Mortgage As a Prospering Sector
Experts say that in the coming years, the percentage of mortgages will become very high. Many companies and banks are presently very active in this field. Increasing numbers of banks are offering loans to individuals. There is competition going on between banks because interest rates on mortgages are falling. Experts say that with a proper legislation system, experience of other countries shows it may take six to eight years to involve one-third to half of a country’s population in mortgages.

However, at present due to a lack of the needed legislation, mortgages largely remain an exclusive product in Russia. Rates are too high, and the terms are too stringent for a great many people. At the moment some of the banks that issue mortgages have only a few hundred clients. Experts state that laws on mortgages have made tens of thousands of loans possible so far, but a law on housing societies in combination with other, new forms of legislation, is likely to bring this number to hundreds of thousands, they add.

This means that the market volume roughly estimated at about $100 million may increase ten-fold in a relatively short period of time.

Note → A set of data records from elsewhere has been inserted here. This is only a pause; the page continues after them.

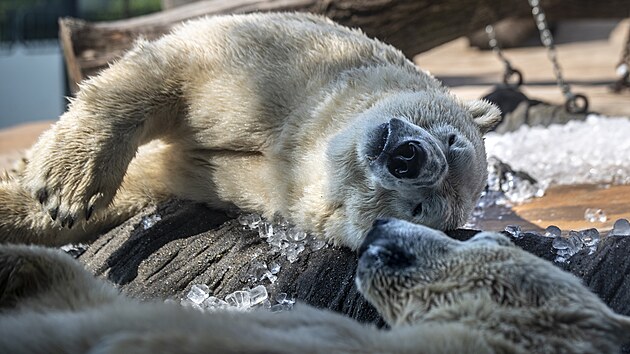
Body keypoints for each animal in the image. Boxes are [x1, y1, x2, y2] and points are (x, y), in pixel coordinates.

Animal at [1, 11, 504, 249]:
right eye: (452, 140)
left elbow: (149, 182)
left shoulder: (242, 182)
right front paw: (68, 182)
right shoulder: (283, 69)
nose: (409, 156)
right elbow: (173, 72)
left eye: (419, 210)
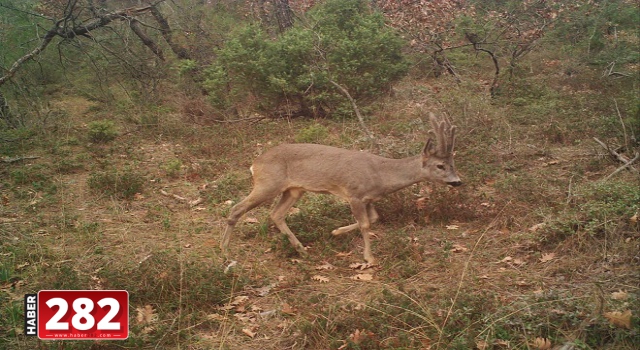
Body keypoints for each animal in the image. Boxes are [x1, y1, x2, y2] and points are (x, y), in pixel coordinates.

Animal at [220, 112, 460, 262]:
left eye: (453, 162)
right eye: (440, 165)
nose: (458, 181)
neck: (381, 174)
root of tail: (255, 163)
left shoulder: (368, 198)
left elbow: (374, 219)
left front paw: (336, 231)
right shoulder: (354, 194)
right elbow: (365, 224)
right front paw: (369, 258)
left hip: (294, 189)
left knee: (276, 214)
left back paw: (301, 249)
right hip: (268, 183)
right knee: (237, 208)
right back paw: (224, 249)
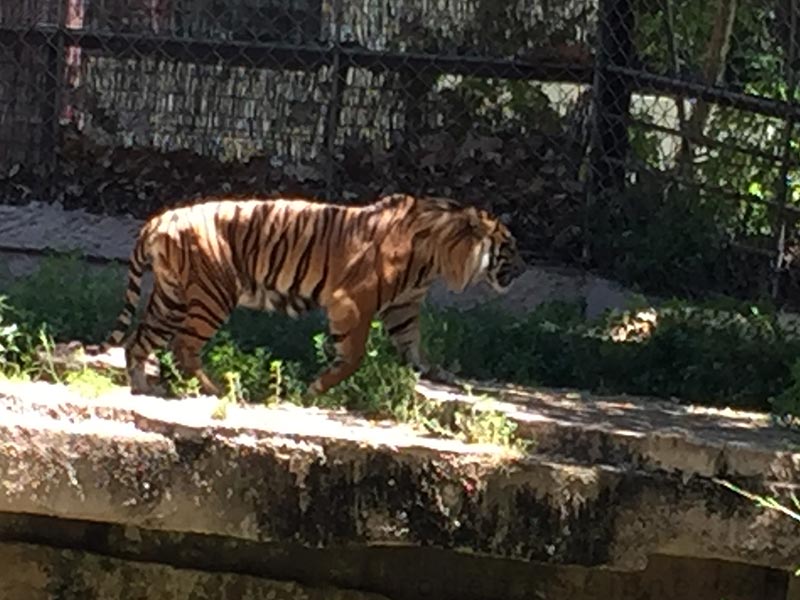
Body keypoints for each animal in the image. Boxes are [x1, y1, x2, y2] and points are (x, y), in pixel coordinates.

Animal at [104, 193, 524, 398]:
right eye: (511, 247)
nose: (522, 270)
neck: (437, 259)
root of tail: (159, 219)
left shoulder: (403, 307)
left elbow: (413, 344)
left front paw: (432, 371)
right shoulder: (352, 300)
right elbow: (353, 356)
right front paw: (315, 390)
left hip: (171, 297)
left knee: (138, 341)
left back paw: (141, 387)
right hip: (211, 295)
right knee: (182, 347)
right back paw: (214, 390)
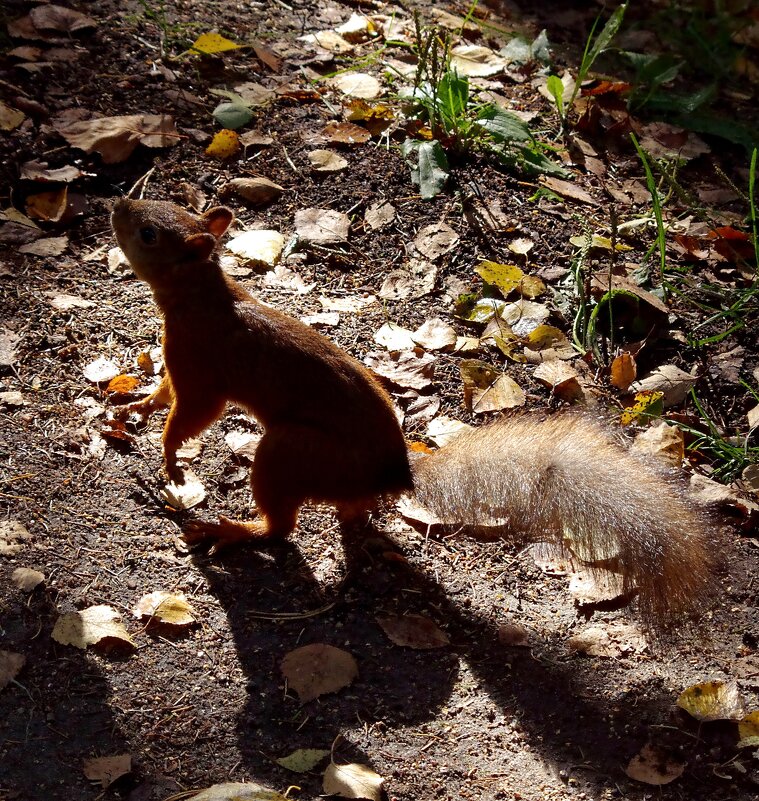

As stated by the experts, presently, only banks that do have enough “long money”, such as the European Trust Bank, or Raiffeisen Bank, one of the market leaders, are able to comfortably extend mortgage loans. European Trust Bank has extended loans to the tune of $8 million in the past few years. European Trust is at an advantage; being part of a group of companies, it is able to offer loans while a building is still being constructed by another arm of the group.

And, an expert from Sobinbank stated that over 300 loans for up to 10 years totaling over $5 million have been extended. The initial installment on mortgage is about 30% of the cost of the property, but it can go as high as 50 percent.

Mortgage loans taken out while the building is still under construction constitute a promising line of business. This way, apartments cost 10 percent to 30 percent less than those in completed new blocks or on the secondary market.

In every market, one might expect a downturn after a spectacular rise, and the creditor would face defaults. The risk of non-repayment still weighs heavy on banks; they could incur losses if prices fell after they had to sell mortgaged property at below-market level. Someone may buy a flat for $100,000 and take out a mortgage for $70,000. Then the market price falls to $50,000. Their options are paying $70,000 back and telling the bank, or taking the apartment, and auctioning it.

As it is stated that there have been no signs of a downturn, both clients and creditor banks are growing more confident in mortgage schemes. Those schemes prompt more people to buy apartments that they could not afford otherwise, and this also pushes prices up.

Who knows what will happen in the future? But the banks are ready to confront the many issues particular to this market, and as legislation and consumer outlook changes, demand is expected to continue to grow.